== GIVEN ENTRIES ==

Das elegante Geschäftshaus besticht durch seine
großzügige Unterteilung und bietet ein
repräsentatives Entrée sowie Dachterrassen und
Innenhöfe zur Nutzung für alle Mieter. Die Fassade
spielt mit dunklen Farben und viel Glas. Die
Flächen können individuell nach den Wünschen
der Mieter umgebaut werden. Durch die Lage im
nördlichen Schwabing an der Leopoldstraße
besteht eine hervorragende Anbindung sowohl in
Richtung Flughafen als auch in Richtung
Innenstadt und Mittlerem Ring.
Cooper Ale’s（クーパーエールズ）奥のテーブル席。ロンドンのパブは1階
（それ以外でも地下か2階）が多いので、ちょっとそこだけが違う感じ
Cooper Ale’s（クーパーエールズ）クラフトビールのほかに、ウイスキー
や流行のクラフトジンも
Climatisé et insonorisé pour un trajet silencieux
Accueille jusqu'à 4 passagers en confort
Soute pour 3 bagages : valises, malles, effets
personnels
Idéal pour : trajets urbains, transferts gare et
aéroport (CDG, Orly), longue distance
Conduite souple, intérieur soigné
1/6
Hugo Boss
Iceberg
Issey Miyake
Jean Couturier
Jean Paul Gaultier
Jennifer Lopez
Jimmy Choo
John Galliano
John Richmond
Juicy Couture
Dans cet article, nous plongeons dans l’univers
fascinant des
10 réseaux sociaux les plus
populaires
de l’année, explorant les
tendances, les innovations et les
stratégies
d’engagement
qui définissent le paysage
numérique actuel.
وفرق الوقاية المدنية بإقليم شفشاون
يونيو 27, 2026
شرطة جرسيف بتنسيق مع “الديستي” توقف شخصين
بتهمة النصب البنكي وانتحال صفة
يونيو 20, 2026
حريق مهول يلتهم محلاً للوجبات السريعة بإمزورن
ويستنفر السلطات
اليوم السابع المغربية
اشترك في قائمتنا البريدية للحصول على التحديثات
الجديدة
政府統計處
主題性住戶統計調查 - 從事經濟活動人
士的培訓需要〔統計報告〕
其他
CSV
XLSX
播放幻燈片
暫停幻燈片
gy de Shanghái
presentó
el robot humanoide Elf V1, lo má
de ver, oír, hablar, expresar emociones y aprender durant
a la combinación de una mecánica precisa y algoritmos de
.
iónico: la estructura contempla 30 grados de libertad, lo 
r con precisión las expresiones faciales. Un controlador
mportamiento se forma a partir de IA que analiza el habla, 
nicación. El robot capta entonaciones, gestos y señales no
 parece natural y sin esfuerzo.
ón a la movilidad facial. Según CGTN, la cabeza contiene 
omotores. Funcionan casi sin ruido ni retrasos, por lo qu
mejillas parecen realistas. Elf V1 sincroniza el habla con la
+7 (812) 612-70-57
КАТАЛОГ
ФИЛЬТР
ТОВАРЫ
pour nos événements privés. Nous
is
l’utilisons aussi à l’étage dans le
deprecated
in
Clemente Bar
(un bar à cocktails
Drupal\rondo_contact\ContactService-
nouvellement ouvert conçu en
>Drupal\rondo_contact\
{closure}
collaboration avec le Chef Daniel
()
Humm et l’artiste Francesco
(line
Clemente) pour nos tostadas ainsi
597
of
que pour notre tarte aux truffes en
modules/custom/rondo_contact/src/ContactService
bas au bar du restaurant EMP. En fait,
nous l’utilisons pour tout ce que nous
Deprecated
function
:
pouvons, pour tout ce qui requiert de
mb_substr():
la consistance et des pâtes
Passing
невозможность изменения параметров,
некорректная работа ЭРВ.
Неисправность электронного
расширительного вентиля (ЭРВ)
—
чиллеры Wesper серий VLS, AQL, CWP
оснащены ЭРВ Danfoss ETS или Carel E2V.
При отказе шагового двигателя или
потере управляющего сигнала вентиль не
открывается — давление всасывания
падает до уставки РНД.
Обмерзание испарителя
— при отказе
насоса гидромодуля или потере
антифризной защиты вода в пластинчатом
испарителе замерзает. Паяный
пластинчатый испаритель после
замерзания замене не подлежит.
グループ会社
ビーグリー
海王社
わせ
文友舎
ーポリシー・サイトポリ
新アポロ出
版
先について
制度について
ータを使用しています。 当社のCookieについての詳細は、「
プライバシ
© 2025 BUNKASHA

===
== GIVEN ENTRIES ==

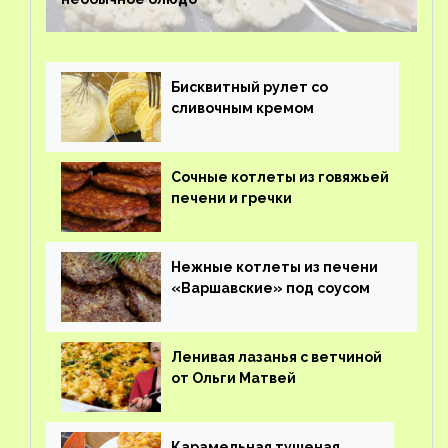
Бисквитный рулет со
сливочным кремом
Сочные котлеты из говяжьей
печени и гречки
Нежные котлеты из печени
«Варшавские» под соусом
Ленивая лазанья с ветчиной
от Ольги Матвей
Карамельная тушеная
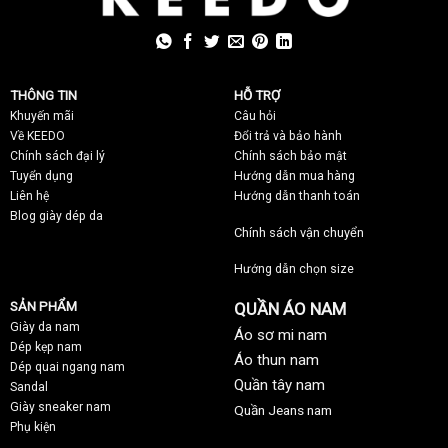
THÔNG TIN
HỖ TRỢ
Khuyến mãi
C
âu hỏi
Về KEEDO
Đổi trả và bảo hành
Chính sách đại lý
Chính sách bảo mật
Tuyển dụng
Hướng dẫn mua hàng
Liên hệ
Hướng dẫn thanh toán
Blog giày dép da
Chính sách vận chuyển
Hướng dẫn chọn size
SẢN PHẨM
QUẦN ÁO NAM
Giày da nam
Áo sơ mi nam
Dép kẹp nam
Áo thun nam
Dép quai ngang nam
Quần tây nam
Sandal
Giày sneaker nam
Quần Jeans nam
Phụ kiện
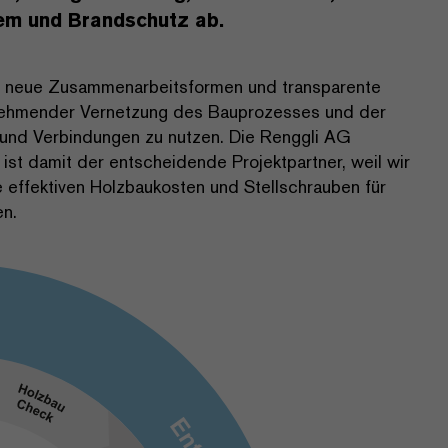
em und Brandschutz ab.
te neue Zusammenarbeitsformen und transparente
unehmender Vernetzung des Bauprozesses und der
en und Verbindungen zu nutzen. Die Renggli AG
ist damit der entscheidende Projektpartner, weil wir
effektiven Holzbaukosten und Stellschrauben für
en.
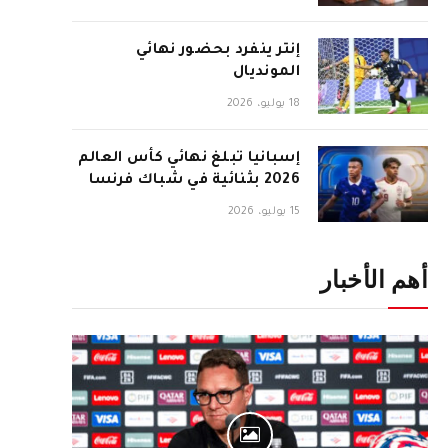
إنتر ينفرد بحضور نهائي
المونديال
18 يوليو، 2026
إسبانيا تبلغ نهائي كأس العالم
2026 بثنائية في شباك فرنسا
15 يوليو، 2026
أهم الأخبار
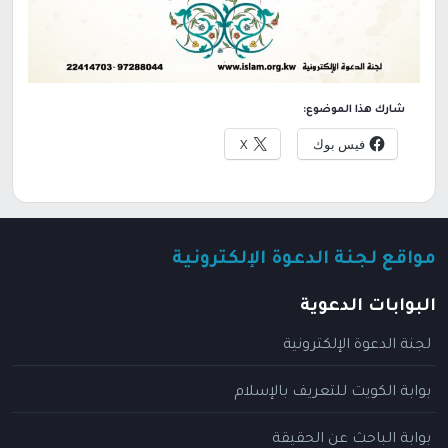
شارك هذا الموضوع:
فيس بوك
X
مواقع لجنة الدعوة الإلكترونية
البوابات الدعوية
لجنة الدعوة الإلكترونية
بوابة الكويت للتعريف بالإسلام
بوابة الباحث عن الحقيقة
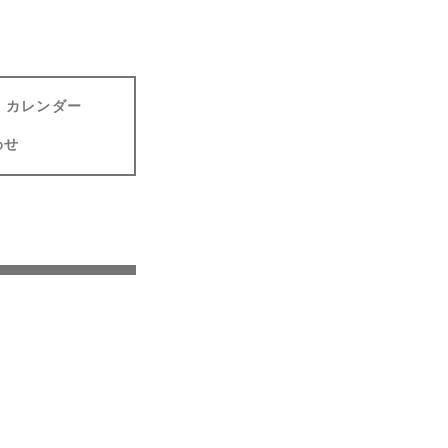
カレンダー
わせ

===

▸ **WORK TASK**
Arrange the lines from the one containing "Das elegante Geschäftshaus" up to and including the one containing "や流行のクラフトジンも" as a Markdown table with the columns Row and Line. Number each row and leave out blank lines.

▸ **SOLUTION TO THE EXERCISE**
| Row | Line |
|---|---|
| 1 | Das elegante Geschäftshaus besticht durch seine |
| 2 | großzügige Unterteilung und bietet ein |
| 3 | repräsentatives Entrée sowie Dachterrassen und |
| 4 | Innenhöfe zur Nutzung für alle Mieter. Die Fassade |
| 5 | spielt mit dunklen Farben und viel Glas. Die |
| 6 | Flächen können individuell nach den Wünschen |
| 7 | der Mieter umgebaut werden. Durch die Lage im |
| 8 | nördlichen Schwabing an der Leopoldstraße |
| 9 | besteht eine hervorragende Anbindung sowohl in |
| 10 | Richtung Flughafen als auch in Richtung |
| 11 | Innenstadt und Mittlerem Ring. |
| 12 | Cooper Ale’s（クーパーエールズ）奥のテーブル席。ロンドンのパブは1階 |
| 13 | （それ以外でも地下か2階）が多いので、ちょっとそこだけが違う感じ |
| 14 | Cooper Ale’s（クーパーエールズ）クラフトビールのほかに、ウイスキー |
| 15 | や流行のクラフトジンも |